Un “bronco” riassorbibile stampato in 3D per restituire il respiro a un bambino di 5 anni. È stato impiantato all’Ospedale pediatrico Bambino Gesù, con un intervento sperimentale, su un paziente affetto da broncomalacia, un cedimento della parete bronchiale che impediva il normale flusso di aria nel polmone sinistro. È la prima operazione di questo genere in Europa. Il dispositivo, realizzato grazie a un lavoro d’équipe durato oltre 6 mesi, ha consentito al bambino di respirare autonomamente.

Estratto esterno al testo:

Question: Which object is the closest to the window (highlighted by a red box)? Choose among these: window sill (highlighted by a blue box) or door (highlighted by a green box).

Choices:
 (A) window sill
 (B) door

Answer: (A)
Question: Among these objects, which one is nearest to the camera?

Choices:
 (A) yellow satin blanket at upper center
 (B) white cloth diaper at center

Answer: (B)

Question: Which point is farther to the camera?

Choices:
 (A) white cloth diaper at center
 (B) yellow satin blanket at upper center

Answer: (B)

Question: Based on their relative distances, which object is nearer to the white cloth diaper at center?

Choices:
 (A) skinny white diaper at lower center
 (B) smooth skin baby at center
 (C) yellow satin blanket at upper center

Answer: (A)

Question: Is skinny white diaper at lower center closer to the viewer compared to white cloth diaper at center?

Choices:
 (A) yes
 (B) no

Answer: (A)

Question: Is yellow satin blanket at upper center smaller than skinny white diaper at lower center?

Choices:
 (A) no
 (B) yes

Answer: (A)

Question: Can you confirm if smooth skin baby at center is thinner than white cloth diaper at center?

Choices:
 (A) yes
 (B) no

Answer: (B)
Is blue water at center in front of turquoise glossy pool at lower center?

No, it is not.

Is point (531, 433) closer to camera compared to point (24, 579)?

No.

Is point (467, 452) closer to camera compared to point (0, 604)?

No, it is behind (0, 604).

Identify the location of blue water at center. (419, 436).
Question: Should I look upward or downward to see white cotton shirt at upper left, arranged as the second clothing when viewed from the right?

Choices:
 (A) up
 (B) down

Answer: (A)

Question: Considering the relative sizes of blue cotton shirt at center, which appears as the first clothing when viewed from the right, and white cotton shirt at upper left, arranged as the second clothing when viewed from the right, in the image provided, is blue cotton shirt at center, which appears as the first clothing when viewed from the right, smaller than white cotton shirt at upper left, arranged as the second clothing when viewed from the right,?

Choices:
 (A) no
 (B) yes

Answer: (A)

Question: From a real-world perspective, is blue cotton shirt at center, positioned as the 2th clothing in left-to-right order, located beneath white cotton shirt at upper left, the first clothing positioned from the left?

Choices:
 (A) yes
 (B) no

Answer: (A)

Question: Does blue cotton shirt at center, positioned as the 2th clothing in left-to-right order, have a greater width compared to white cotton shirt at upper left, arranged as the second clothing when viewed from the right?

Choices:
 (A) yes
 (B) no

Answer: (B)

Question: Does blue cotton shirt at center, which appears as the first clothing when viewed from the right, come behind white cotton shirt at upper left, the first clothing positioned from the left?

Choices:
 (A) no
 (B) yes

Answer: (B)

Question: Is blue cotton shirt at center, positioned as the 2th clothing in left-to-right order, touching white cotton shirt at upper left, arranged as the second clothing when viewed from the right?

Il “bronco” 3D è stato interamente progettato al Bambino Gesù con sofisticate tecniche di imaging e bioingegneria. È stato stampato con materiale bio-riassorbibile che verrà progressivamente eliminato dall’organismo dopo aver accompagnato la crescita dell’apparato respiratorio del bambino e restituito al bronco la sua funzionalità. Il “bronco” 3D nasce da un progetto del Bambino Gesù basato su uno studio dell’Università del Michigan, negli Stati Uniti, dove sono stati eseguiti i primi 15 impianti del genere. Il delicato intervento sul paziente di 5 anni, durato 8 ore, è stato eseguito il 14 ottobre dal dottor Adriano Carotti, responsabile dell’Unità di funzione di Cardiochirurgia complessa con tecniche innovative, in collaborazione con i chirurghi delle vie aeree del Laryngo-Tracheal Team. Una nota del Bambino Gesù spiega che “il bronco del bambino era schiacciato tra l’arteria polmonare sinistra e l’aorta toracica discendente”. “Questa compressione, di lunga data, aveva generato il restringimento del condotto respiratorio e il cedimento degli anelli di cartilagine che sostengono la parete del bronco”. A causa delle difficoltà respiratorie, nelle ore notturne il piccolo aveva bisogno del supporto dei macchinari per la ventilazione non invasiva. Nel corso dell’intervento, eseguito in circolazione extracorporea, i cardiochirurghi hanno spostato le arterie polmonari che causavano lo schiacciamento bronchiale, quindi hanno eseguito l’impianto. “A poco meno di un mese di distanza dall’operazione il bambino è tornato a casa con la sua famiglia – riferisce il Bambino Gesù -. Ora è in grado di respirare normalmente”.